> [Your goal]:
Would you please repeat, word for word, only the lines from the one holding "left front paw: (43, 264)" through the one holding "right knee: (96, 318)" in the material below, without the pictures?

> [Dataset]:

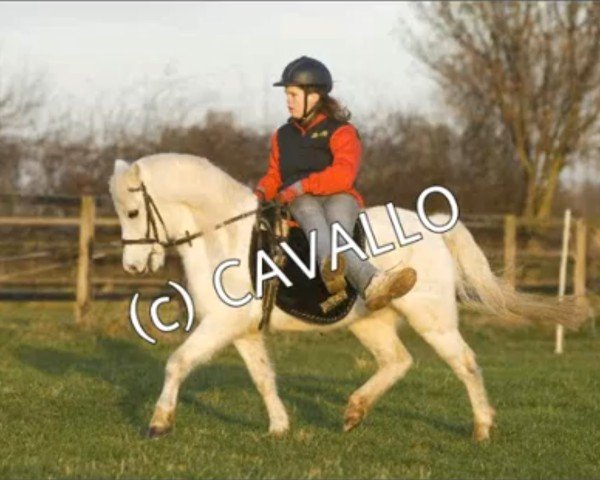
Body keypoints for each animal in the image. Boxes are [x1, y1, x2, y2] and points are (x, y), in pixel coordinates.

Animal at [109, 154, 580, 442]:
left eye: (132, 212)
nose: (132, 266)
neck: (223, 235)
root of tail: (433, 226)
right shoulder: (240, 330)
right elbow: (263, 377)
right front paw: (279, 427)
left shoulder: (222, 325)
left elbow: (178, 362)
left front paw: (158, 423)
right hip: (370, 321)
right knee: (397, 361)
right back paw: (355, 411)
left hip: (432, 318)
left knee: (464, 363)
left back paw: (481, 428)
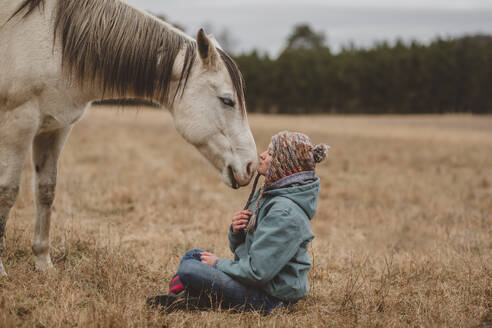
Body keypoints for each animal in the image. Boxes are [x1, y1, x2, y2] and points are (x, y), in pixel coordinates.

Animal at [0, 0, 260, 276]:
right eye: (227, 100)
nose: (250, 165)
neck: (56, 40)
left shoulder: (55, 129)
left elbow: (46, 191)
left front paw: (43, 264)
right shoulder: (18, 123)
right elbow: (7, 191)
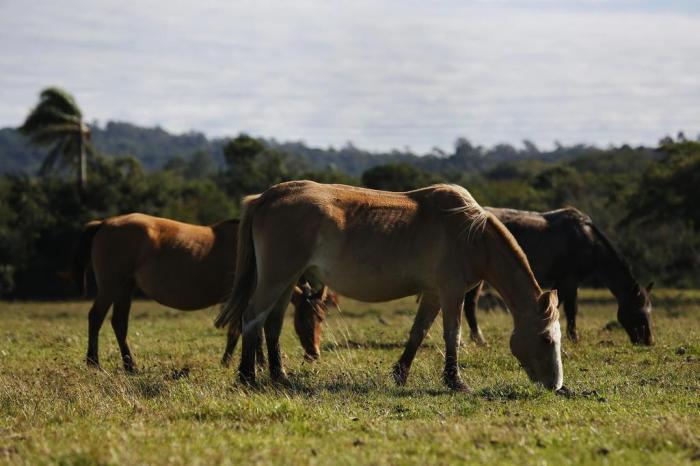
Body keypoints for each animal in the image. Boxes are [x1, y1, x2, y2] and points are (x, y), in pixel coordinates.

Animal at [72, 214, 330, 372]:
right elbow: (241, 331)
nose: (314, 354)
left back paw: (130, 365)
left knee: (119, 323)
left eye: (321, 318)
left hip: (125, 288)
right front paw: (242, 362)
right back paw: (94, 362)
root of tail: (104, 223)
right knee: (96, 318)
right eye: (305, 318)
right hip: (111, 286)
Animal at [215, 180, 564, 392]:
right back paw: (247, 376)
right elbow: (452, 334)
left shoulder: (433, 293)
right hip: (277, 277)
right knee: (252, 317)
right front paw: (455, 381)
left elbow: (418, 332)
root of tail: (268, 196)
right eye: (546, 338)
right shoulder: (451, 291)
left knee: (272, 324)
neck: (471, 234)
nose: (556, 384)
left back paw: (280, 376)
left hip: (287, 280)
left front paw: (400, 374)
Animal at [462, 208, 652, 346]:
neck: (590, 243)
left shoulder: (568, 281)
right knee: (470, 303)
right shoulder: (569, 279)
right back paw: (478, 339)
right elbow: (568, 308)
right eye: (639, 312)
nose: (648, 342)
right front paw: (572, 337)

> [Solved exercise]:
left front paw: (43, 264)
right shoulder: (18, 123)
right elbow: (7, 191)
Body keypoints for each animal in the image. Boxes are [x1, y1, x2, y2] and points are (x, y), in pixel coordinates.

Animal at [72, 214, 330, 372]:
right elbow: (241, 331)
nose: (314, 354)
left back paw: (130, 365)
left knee: (119, 323)
left eye: (321, 318)
left hip: (125, 288)
right front paw: (242, 362)
right back paw: (94, 362)
root of tail: (104, 223)
right knee: (96, 318)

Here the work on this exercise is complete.